Indie As Hell: Theatrics
Posted by Super Joe at 11:18 am on January 2nd, 2010
Theatre.
Before the turn of the century, it stood alone as the only artistically credible medium — its playwrights the Jason Rohrers of that dark, pre-digital age — its players the carriers of a great weight of prestige, rather than merely a great weight.
Yet decades later, the creation of the automobile, the invention of AIDs, and a bevy of man’s other great achievements and modern conveniences have strangled theatre. Times change, and so shifteth the topography of the artscape.
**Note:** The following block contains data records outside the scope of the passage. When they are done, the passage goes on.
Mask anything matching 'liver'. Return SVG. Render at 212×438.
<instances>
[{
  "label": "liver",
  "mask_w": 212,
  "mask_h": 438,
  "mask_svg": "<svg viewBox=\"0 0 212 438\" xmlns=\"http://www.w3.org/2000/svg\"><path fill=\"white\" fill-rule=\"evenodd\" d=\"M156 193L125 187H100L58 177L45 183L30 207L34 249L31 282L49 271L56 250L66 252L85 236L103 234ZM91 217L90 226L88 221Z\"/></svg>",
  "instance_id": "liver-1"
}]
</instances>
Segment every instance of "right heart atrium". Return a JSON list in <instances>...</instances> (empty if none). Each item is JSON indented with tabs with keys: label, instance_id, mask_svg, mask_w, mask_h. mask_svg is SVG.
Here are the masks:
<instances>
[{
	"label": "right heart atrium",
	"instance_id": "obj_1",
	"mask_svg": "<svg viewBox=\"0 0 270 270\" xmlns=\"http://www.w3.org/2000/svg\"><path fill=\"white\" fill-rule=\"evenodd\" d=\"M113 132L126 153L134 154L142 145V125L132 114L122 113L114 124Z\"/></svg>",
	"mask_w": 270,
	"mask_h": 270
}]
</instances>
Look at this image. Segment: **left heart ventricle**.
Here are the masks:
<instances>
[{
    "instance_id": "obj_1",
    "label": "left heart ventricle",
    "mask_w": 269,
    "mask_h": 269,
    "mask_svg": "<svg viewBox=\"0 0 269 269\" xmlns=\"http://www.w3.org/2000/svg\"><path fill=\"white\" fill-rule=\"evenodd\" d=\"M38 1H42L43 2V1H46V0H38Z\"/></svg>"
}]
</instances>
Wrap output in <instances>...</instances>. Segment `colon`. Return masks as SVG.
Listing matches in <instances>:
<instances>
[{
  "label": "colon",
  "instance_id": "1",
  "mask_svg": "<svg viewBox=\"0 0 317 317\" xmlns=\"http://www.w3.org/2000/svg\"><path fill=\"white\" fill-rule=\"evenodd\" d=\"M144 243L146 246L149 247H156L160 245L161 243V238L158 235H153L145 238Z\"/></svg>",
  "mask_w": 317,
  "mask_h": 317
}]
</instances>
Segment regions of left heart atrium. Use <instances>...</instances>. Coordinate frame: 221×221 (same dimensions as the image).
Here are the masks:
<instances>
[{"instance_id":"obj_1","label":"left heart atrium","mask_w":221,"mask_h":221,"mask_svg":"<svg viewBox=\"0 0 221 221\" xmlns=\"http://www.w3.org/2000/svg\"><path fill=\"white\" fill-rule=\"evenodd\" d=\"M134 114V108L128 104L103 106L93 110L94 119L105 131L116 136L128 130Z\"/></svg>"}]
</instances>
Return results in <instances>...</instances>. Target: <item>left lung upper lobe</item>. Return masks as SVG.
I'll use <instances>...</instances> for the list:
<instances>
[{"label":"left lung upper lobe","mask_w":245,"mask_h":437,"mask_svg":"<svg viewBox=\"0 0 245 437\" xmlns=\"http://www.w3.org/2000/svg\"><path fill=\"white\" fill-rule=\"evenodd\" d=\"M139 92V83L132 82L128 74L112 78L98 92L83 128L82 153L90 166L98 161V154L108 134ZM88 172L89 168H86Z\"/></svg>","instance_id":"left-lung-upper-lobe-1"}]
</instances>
What could once only be appreciated by the critic has come to be appreciated only by the pimple faced high school drama student — a pitiful creature whose social nakedness is covered only by a beaten, gray Les Misérables sweater; whose first and only kiss came at the end of Act 2 of Batboy, a play in which he played the titular role.
Where Shakespearean wit and subtle sexual puns once filled modern high school auditoriums with awkward silence, the mechanics of Increpare‘s Theatrics achieve the same for the auditorium of the mind.
In this electronic hypertheatre of the future, a future of ironies, you are at once the player, yet the playwright. You wield a great and terrible power, as playwright you are lord of all artistic creation. As player, you shoulder the monstrous burden involved in expressing human emotion to a bespectacled and autistic audience. Love. Betrayal. Joy. Rage. It’s all here, broken down into its smallest constituent parts and delivered straight into your faux-8-bit nasogastric tube. You know that you are being creatively nourished, and yet inherent to its delivery is a great emptiness. For the great feast is bypassed, and Theatrics is a game of pure utility.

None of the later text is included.